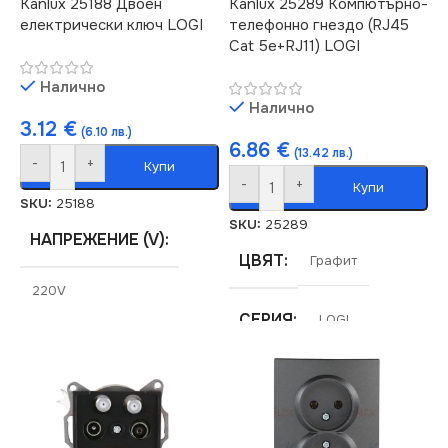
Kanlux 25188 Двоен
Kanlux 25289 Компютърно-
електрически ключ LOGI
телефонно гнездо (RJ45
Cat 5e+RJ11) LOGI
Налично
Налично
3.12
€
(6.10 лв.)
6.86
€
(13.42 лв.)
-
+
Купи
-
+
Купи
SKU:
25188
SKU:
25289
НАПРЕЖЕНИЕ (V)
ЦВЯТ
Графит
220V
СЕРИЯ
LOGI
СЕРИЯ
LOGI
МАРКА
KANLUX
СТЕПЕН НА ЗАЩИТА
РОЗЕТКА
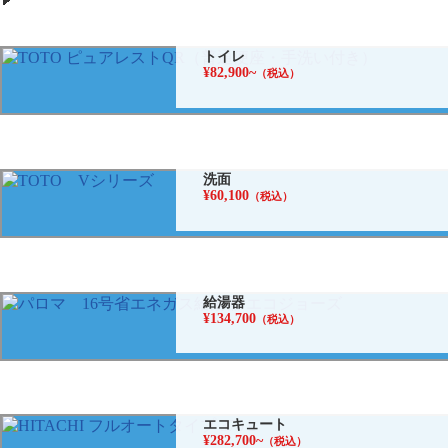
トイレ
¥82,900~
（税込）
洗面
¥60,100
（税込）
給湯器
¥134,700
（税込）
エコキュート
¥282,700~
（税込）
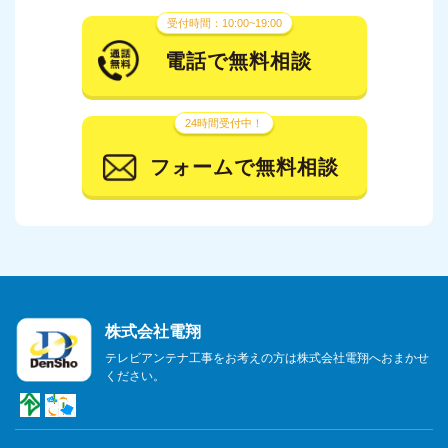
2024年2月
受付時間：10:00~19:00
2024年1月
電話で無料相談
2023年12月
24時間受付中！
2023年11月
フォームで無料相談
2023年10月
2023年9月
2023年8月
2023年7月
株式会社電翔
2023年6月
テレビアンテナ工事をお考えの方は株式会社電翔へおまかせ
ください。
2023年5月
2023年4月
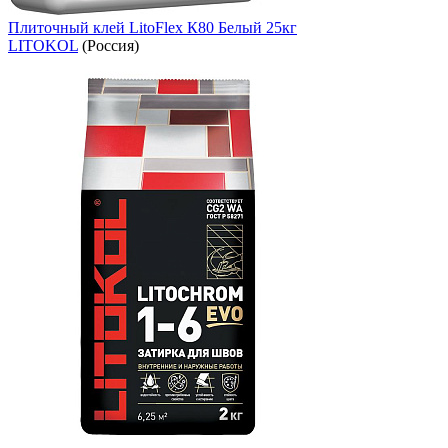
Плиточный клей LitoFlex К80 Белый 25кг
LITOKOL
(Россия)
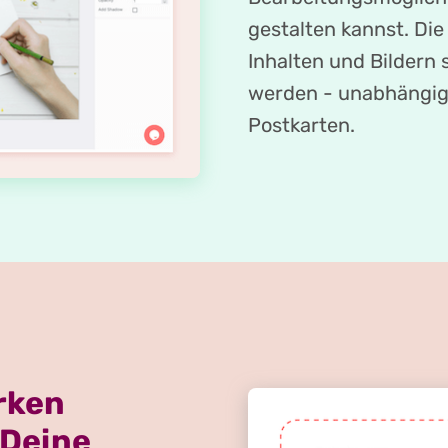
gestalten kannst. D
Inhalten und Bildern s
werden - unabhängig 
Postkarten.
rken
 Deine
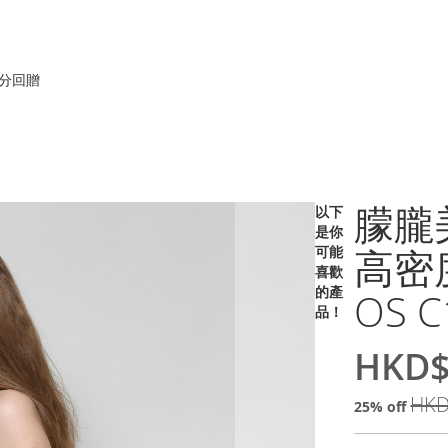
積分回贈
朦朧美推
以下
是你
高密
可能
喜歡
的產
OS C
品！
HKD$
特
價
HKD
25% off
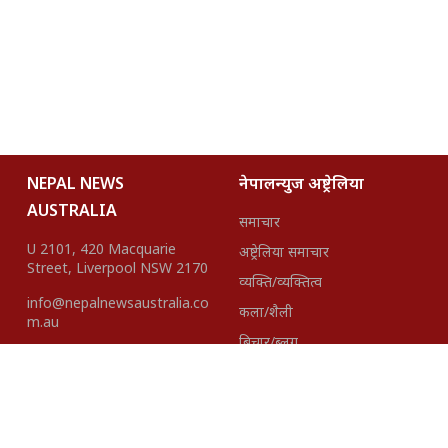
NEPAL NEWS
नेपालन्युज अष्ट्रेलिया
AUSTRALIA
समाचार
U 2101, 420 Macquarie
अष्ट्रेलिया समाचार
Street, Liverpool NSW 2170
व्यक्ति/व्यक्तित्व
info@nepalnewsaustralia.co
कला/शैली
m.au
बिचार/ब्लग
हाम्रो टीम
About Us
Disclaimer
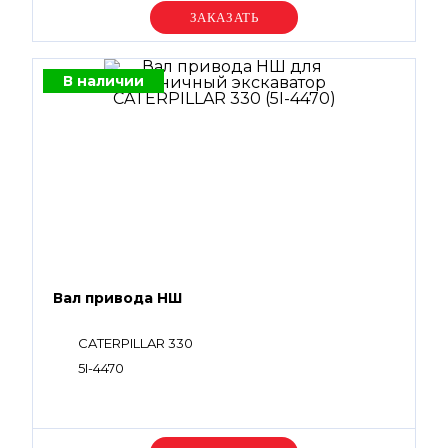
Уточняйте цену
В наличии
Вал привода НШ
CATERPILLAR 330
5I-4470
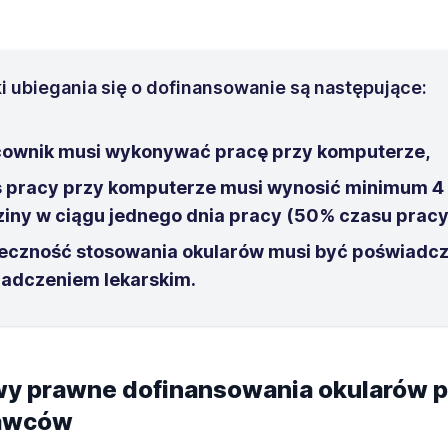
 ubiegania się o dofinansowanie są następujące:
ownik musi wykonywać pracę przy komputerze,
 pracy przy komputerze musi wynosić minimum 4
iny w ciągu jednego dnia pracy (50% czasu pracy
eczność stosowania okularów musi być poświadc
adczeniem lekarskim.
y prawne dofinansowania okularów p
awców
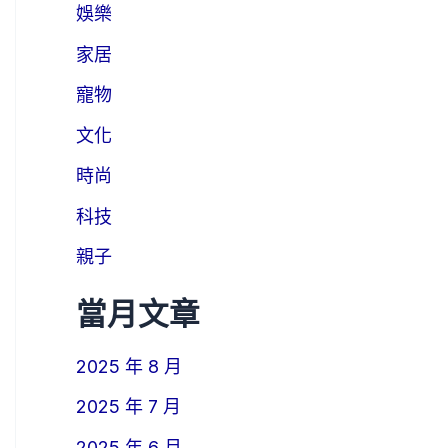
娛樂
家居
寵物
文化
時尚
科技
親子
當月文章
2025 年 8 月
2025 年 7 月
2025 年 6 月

********************

## What to work on
Although the records contain pictures, transcribe only their text, exactly as written.

## Reply
Kanlux 25188 Двоен
Kanlux 25289 Компютърно-
електрически ключ LOGI
телефонно гнездо (RJ45
Cat 5e+RJ11) LOGI
Налично
Налично
3.12
€
(6.10 лв.)
6.86
€
(13.42 лв.)
-
+
Купи
-
+
Купи
SKU:
25188
SKU:
25289
НАПРЕЖЕНИЕ (V)
ЦВЯТ
Графит
220V
СЕРИЯ
LOGI
СЕРИЯ
LOGI
МАРКА
KANLUX
СТЕПЕН НА ЗАЩИТА
РОЗЕТКА
トイレ
¥82,900~
（税込）
洗面
¥60,100
（税込）
給湯器
¥134,700
（税込）
エコキュート
¥282,700~
（税込）
2024年2月
受付時間：10:00~19:00
2024年1月
電話で無料相談
2023年12月
24時間受付中！
2023年11月
フォームで無料相談
2023年10月
2023年9月
2023年8月
2023年7月
株式会社電翔
2023年6月
テレビアンテナ工事をお考えの方は株式会社電翔へおまかせ
ください。
2023年5月
2023年4月
Плиточный клей LitoFlex К80 Белый 25кг
LITOKOL
(Россия)
gestalten kannst. D
Inhalten und Bildern s
werden - unabhängig 
Postkarten.
rken
 Deine
積分回贈
朦朧美推
以下
是你
高密
可能
喜歡
的產
OS C
品！
HKD$
特
價
HKD
25% off
NEPAL NEWS
नेपालन्युज अष्ट्रेलिया
AUSTRALIA
समाचार
U 2101, 420 Macquarie
अष्ट्रेलिया समाचार
Street, Liverpool NSW 2170
व्यक्ति/व्यक्तित्व
info@nepalnewsaustralia.co
कला/शैली
m.au
बिचार/ब्लग
हाम्रो टीम
About Us
Disclaimer
Уточняйте цену
В наличии
Вал привода НШ
CATERPILLAR 330
5I-4470
 ubiegania się o dofinansowanie są następujące:
ownik musi wykonywać pracę przy komputerze,
 pracy przy komputerze musi wynosić minimum 4
iny w ciągu jednego dnia pracy (50% czasu pracy
eczność stosowania okularów musi być poświadc
adczeniem lekarskim.
y prawne dofinansowania okularów p
awców
娛樂
家居
寵物
文化
時尚
科技
親子
當月文章
2025 年 8 月
2025 年 7 月
2025 年 6 月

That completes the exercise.